A number of important methodological issues of the included studies have to be considered. First, as highlighted above, most experiments were conducted in a controlled laboratory environment rather than in a hospital. This restricts the generalizability of the findings to a busy ward environment with numerous other factors (workload, stress, noise, lightning) having an impact on the performance of users [13]. Second, as in other medication error research, no standard definition of what constituted an ‘error’ was used [45, 46]. For example, some authors defined ‘error’ as the overall errors that were made; others used different categories, like omission and commission errors. Therefore, error rates may not be comparable between studies and this may explain that the error rates ranged between 3 and 24%. These and other methodological differences, such as the wide range of different drug names tested, between studies made it impossible to carry out a formal meta-analysis of the data. Studies using appropriate methods and well-defined outcome measures are needed to evaluate the effects of the different label enhancement methods in practice. Such studies should be carried out before widespread implementation of label enhancement strategies.

Our study has a number of limitations which need to be considered. First, only two databases were used for the literature search as we expected that these databases contained the relevant literature. We also did not carry out a formal search of gray literature. All references of the included studies were analyzed to check for possible related studies. This resulted in six more studies which may mean that our electronic search was not as comprehensive as we intended. Nevertheless, we are confident that the electronic search combined with the hand search was successful in locating the relevant literature. Second, we only included English publications, so we may have missed studies published in other languages. Finally, we did not perform a detailed assessment of the quality of the studies as currently available instruments were not suitable for the laboratory-based studies included in our review [47].

Safer labeling of medication is only one aspect of preventing medication errors due to mixing up medications. Labeling needs to be part of a multifaceted approach involving many different aspects of the medication use process. This includes the selection of the non-sound-alike/look-alike generic and brand names during the drug development process.

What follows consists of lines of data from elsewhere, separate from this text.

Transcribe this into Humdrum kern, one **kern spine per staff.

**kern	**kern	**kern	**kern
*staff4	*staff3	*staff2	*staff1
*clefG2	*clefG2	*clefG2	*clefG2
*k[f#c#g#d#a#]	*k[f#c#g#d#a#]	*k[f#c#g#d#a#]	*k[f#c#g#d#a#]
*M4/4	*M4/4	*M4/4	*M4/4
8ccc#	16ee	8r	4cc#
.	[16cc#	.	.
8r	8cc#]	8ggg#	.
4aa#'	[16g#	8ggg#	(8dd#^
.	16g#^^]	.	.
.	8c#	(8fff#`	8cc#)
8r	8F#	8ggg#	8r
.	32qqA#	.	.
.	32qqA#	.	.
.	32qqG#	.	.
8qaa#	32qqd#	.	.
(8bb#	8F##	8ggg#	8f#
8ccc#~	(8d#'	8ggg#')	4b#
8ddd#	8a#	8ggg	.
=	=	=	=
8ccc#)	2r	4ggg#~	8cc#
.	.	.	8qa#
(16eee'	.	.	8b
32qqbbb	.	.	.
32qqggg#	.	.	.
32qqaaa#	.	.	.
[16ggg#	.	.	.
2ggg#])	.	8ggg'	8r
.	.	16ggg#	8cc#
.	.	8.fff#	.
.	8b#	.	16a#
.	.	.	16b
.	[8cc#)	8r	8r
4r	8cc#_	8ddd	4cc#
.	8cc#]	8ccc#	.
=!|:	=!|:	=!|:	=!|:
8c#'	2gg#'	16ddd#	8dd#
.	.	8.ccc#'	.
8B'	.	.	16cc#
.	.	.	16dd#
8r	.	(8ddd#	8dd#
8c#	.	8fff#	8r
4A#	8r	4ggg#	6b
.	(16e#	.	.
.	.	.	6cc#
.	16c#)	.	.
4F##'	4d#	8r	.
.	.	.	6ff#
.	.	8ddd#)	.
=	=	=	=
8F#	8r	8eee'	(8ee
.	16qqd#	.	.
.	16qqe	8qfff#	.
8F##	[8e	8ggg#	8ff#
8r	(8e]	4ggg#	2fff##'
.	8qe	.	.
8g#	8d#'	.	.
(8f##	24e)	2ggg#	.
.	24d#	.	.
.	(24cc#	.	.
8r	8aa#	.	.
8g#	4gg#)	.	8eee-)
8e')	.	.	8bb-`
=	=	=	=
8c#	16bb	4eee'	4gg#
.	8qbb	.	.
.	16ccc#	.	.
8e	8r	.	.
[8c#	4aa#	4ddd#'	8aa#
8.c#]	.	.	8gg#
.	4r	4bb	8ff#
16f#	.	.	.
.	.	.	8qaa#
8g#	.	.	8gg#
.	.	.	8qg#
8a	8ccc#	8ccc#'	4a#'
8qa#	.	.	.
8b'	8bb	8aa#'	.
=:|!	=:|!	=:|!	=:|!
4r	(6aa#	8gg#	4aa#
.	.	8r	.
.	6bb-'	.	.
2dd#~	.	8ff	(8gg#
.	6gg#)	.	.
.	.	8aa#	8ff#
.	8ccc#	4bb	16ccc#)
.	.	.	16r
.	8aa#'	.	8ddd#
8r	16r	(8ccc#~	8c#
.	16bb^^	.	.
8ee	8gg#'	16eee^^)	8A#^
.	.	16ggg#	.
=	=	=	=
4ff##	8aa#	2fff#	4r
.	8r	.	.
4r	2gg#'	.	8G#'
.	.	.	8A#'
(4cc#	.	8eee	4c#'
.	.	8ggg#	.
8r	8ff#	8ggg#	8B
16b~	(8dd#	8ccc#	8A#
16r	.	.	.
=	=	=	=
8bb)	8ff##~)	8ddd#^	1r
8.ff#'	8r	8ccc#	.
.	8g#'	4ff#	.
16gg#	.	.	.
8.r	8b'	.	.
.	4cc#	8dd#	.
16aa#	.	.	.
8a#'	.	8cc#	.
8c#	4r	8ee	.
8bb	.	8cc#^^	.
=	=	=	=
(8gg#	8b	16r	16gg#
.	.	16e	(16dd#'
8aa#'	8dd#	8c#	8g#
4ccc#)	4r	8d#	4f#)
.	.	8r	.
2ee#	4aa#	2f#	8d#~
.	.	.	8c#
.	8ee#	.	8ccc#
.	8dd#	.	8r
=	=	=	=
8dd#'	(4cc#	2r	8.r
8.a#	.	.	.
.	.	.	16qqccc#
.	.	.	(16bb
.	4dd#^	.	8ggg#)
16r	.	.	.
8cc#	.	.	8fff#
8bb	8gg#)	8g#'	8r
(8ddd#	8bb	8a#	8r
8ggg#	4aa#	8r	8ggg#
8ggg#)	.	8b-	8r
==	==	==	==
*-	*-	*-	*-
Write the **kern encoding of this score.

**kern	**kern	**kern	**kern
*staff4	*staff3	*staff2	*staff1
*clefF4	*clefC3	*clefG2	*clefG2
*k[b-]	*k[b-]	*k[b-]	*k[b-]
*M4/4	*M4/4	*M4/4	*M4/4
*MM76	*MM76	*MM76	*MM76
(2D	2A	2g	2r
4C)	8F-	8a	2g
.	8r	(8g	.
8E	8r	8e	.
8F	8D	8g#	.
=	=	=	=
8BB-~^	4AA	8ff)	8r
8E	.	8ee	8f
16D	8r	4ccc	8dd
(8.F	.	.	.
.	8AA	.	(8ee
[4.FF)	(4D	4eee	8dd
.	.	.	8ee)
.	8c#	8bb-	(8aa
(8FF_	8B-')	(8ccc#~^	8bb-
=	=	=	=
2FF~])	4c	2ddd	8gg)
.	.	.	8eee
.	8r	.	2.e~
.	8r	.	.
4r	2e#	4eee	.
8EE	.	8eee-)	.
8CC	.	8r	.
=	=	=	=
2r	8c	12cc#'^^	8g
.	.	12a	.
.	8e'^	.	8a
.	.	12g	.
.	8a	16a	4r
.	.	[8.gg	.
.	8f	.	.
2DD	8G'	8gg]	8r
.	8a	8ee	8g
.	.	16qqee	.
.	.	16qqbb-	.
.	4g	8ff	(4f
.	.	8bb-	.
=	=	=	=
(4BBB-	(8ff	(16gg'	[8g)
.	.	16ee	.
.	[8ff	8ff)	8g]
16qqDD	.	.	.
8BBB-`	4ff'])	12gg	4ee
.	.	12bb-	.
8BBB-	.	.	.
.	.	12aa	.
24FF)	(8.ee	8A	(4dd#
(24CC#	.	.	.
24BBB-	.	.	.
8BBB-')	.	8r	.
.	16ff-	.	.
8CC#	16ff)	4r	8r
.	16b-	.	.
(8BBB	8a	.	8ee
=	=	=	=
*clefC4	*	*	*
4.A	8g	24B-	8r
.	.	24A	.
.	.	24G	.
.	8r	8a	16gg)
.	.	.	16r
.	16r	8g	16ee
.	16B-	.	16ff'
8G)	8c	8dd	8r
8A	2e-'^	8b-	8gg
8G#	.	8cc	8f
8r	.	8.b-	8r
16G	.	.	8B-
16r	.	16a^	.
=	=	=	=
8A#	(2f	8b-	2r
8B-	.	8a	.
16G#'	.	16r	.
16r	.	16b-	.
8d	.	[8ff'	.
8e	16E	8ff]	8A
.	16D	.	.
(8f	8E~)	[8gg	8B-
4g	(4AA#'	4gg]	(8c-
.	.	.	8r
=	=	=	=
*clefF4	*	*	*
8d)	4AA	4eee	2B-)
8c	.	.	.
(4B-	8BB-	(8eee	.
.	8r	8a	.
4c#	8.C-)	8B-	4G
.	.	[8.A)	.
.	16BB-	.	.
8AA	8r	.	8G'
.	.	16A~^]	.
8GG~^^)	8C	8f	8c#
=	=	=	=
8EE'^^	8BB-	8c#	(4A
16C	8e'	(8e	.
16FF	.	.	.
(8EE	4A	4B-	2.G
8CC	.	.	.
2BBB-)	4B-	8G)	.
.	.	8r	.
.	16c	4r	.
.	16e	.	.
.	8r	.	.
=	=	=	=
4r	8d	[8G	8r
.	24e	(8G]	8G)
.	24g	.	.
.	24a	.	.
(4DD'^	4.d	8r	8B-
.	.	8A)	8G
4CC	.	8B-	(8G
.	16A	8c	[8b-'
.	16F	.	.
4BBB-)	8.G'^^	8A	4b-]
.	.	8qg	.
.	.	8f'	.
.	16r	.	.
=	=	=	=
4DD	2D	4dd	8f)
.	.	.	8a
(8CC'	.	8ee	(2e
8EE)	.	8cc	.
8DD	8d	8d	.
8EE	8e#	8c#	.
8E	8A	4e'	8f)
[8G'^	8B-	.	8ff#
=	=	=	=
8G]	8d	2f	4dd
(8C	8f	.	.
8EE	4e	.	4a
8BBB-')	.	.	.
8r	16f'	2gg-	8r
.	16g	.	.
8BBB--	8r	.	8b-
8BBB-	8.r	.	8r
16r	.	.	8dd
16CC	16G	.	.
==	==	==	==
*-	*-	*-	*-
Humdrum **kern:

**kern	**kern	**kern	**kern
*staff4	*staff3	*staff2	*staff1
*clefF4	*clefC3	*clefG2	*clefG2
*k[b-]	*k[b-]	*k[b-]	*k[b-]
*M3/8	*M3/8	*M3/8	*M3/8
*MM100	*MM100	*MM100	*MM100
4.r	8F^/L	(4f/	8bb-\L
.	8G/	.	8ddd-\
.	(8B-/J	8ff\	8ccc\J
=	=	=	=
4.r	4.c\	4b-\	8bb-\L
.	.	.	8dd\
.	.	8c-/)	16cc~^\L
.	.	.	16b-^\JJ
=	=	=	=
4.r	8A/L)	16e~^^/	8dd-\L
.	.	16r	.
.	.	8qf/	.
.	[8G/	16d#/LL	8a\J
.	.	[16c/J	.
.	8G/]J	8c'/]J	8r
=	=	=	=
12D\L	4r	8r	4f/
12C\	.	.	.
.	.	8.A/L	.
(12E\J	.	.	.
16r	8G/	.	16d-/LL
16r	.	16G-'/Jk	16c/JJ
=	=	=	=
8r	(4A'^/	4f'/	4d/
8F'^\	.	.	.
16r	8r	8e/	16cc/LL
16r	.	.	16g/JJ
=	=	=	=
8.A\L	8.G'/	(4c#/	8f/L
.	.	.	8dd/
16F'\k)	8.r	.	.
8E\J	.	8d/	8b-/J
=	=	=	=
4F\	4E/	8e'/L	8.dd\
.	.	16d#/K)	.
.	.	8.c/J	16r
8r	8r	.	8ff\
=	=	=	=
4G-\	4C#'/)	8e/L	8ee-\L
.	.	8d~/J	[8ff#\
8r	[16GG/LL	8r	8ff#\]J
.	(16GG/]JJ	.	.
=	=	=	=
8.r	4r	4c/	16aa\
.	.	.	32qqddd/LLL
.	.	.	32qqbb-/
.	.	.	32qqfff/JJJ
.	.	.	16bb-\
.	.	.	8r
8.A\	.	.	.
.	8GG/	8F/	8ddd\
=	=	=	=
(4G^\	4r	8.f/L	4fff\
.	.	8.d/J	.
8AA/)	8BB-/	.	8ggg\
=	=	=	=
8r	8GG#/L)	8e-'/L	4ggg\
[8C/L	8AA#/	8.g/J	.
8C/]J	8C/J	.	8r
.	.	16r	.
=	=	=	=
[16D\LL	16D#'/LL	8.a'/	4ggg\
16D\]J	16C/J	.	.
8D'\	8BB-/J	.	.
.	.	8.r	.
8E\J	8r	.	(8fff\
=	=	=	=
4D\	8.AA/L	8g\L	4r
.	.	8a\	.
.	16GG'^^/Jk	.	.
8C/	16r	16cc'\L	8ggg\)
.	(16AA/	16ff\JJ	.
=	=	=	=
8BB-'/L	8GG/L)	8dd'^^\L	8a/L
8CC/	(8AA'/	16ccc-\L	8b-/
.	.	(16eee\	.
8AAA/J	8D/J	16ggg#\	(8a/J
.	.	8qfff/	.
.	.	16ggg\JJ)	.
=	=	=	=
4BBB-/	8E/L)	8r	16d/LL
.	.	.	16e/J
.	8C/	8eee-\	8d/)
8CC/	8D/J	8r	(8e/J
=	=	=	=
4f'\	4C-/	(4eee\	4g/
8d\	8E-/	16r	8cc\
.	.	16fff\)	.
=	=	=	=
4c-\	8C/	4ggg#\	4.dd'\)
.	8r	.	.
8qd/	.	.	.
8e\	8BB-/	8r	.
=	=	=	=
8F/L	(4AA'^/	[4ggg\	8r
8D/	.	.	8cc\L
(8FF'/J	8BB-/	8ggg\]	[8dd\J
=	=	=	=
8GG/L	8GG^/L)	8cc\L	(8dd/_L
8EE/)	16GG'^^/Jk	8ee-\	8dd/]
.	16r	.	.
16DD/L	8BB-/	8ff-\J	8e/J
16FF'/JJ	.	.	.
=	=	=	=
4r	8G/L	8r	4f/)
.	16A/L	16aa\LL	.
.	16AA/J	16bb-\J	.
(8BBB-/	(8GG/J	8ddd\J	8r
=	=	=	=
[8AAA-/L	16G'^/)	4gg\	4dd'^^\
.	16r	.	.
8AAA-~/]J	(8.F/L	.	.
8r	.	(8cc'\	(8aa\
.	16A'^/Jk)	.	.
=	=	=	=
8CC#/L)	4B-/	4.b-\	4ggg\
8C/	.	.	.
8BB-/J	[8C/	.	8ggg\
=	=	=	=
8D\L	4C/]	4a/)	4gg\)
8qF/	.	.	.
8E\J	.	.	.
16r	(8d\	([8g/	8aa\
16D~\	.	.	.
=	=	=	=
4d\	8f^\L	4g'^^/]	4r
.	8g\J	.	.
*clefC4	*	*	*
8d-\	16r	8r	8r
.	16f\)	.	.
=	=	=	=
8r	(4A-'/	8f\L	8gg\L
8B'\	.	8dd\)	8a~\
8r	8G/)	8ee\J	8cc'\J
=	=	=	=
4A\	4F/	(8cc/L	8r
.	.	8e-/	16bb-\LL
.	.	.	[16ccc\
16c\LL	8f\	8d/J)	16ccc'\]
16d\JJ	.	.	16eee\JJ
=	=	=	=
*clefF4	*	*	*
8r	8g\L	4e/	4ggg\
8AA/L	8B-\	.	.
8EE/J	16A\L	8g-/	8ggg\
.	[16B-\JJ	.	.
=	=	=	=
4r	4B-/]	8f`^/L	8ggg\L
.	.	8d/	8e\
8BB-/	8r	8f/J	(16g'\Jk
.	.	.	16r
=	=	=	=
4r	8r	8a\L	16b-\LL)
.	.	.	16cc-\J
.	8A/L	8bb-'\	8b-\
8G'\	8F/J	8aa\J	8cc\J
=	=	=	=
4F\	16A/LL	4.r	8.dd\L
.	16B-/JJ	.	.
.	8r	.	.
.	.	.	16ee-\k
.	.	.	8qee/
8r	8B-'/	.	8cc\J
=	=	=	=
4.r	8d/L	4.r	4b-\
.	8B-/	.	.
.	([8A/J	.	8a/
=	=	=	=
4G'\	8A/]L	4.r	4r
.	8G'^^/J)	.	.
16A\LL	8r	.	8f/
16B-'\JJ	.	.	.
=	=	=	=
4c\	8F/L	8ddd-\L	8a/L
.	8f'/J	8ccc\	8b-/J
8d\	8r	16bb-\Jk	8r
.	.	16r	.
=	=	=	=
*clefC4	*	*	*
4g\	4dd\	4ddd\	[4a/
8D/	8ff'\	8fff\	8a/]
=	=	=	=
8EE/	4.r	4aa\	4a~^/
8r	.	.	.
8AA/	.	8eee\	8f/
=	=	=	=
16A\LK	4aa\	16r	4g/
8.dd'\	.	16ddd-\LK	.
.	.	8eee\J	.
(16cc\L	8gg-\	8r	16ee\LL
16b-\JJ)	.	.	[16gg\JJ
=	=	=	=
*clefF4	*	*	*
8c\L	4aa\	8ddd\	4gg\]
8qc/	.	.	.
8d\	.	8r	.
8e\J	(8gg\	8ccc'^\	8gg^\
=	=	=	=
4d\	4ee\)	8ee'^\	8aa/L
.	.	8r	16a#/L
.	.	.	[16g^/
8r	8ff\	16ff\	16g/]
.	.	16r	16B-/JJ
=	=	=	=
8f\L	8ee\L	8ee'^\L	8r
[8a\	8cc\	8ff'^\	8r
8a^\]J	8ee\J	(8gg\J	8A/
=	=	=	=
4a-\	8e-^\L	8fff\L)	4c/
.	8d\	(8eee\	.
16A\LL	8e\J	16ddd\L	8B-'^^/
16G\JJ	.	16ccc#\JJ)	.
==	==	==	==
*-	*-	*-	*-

In practice, this concerns procedures such as double-checking of medications before administration [48], the use of technological solutions such as bar-coded drug administration [49] and consumer education [11]. But, given the scale of daily use of labels to identify medications in practice by healthcare professionals and patients, it is surprising that the fundamental question of what a medication label should look like cannot be answered adequately [5, 6].

Conclusion

Laboratory studies show that Tall Man lettering contributes to reduced error rates probably due to a better readability of medication labels, but evaluations in real-life setting are needed to strengthen this conclusion. There is little evidence supporting color-coding and few other methods such as symbols have been tested.